The European Patent Convention now has 31 contracting states and 5 extension states are available. In 2004, about 115,000 patent applications were filed at the European Patent Office. A large number of these applications are biotech applications. As a result, the jurisprudence involving this technology has further developed.
The European Patent Office still provides satisfactory absolute compound protection with claims of acceptable breadth in terms of enablement (as opposed to its contracting states Germany and France). The Technical Board has issued the final decision in the onco-mouse case, deliberating extensively on the ethical aspects of patenting animals.

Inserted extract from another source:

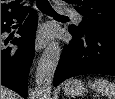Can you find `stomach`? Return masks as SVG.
Instances as JSON below:
<instances>
[{"mask_svg": "<svg viewBox=\"0 0 115 99\" xmlns=\"http://www.w3.org/2000/svg\"><path fill=\"white\" fill-rule=\"evenodd\" d=\"M84 91V85L79 80L69 81L65 85V92L71 96H77Z\"/></svg>", "mask_w": 115, "mask_h": 99, "instance_id": "0dacf381", "label": "stomach"}]
</instances>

The Enlarged Board also issued two very important decisions. They deal with the admissibility of disclaimers. Finally, the European Patent Office’s jurisprudence has provided interesting decisions on inventive step that make it possible to patent human orthologues even though structural non-obviousness as a defense of inventive step is not available in the European Patent Office.
With harmonization being paramount, the United States Patent and Trademark Office and the United States federal courts continue to examine and to rule on claims directed to biotechnological inventions. Among the important United States decisions affecting biotechnology since the last edition are Merck v. Integra (defining the scope of the safe harbor); In re Fisher (applying the requirement of utility to ESTs); SmithKline Beecham v. Apotox (confirming that inherent anticipation does not require any scienter or appreciation requirement); Noelle v. Lederman (setting forth the enablement and written description requirement for antibodies); Rasmusson v. SmithKline Beecham (requiring more than just a right guess to satisfy the credible utility standard); and Phillips v. AWH (examining and clarifying rules for claim construction).
This book again attempts to provide an overview of the jurisdiction of the EPO and the USPTO and United States courts. This time, there also is a Japanese co-author who has contributed an overview over Japanese biotech patent practice. The Japanese contribution indicates that the Japanese practice is more similar to the EPO’s practice than to the US practice, although the written description requirement is now also rather restrictively applied in Japan.
In view of its detailed content and insight into recent developments at the EPO and in the US and Japan, this book is not only useful for beginners in the field but is especially useful for experienced patent practitioners in industry and private practice who want to be prepared when writing their patent applications for international filing, prosecution, litigation, interference and opposition proceedings (which also exist in Japan and which may also be forthcoming in the US).